Supplied entries: Begin
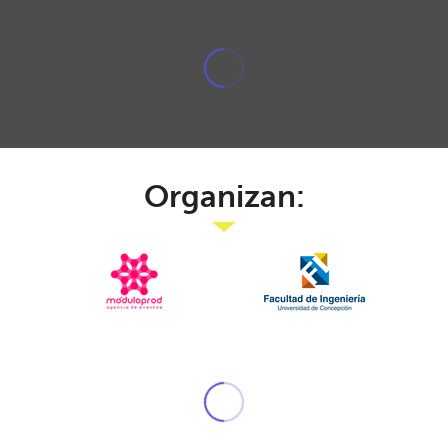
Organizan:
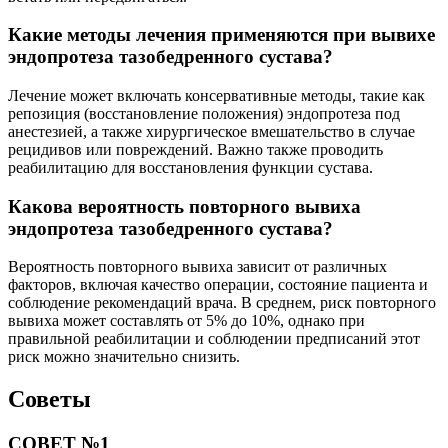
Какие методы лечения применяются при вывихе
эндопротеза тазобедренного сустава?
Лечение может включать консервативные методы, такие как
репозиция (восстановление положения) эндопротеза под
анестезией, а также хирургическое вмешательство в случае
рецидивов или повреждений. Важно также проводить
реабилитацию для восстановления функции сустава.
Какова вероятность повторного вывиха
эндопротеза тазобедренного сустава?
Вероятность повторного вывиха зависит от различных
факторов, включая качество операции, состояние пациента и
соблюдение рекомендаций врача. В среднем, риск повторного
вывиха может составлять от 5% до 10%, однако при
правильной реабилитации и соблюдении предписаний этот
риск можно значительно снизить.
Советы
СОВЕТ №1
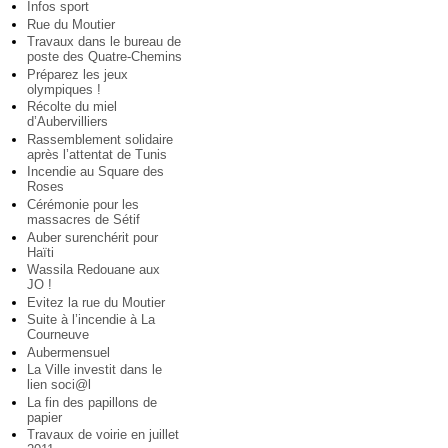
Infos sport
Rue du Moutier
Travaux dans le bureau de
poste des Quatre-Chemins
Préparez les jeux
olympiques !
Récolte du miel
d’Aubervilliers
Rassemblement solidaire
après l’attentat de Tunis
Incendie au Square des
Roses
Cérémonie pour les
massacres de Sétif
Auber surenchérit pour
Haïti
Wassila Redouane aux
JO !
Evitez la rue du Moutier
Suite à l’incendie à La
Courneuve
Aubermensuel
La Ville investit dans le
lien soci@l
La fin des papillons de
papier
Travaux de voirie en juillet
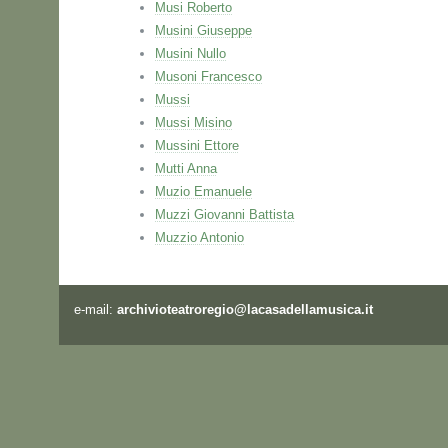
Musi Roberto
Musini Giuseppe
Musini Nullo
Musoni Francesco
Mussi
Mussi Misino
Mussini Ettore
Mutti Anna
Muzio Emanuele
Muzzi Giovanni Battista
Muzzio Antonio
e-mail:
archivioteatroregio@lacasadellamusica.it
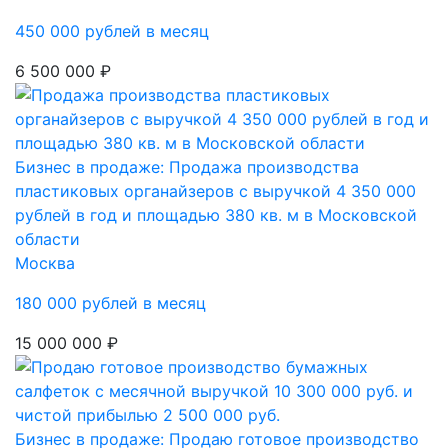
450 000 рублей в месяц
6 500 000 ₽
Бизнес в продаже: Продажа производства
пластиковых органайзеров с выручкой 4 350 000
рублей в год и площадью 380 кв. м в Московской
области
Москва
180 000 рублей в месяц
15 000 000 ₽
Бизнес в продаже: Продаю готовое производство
Supplied entries: End
Supplied entries: Begin
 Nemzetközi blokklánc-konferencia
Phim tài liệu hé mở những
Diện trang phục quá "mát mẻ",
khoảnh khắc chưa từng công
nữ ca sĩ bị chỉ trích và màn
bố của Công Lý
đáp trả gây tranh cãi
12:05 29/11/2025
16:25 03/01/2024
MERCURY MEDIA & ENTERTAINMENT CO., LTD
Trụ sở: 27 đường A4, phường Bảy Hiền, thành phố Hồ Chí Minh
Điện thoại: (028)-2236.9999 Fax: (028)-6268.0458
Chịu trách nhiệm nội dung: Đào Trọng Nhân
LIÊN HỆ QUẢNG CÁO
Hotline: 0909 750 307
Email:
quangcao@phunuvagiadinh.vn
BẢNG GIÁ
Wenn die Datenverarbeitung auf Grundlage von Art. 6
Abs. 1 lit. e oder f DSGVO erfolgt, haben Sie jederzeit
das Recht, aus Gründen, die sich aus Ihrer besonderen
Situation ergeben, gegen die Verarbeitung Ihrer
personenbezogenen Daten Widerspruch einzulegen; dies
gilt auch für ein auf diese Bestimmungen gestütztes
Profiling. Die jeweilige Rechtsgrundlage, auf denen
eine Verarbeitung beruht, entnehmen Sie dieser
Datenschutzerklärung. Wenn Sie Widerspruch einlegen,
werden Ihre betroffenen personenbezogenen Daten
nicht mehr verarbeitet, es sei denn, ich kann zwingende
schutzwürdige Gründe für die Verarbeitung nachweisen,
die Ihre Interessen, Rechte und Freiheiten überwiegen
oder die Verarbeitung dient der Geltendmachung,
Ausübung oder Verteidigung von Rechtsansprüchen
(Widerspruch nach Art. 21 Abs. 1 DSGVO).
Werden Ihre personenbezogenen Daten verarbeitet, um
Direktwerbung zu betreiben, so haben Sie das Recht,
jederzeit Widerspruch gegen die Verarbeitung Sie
Supplied entries: End
### Problem description
Among the lines of the listing above, which ones hold "риск"? Copy them.

### Completed task
соблюдение рекомендаций врача. В среднем, риск повторного
риск можно значительно снизить.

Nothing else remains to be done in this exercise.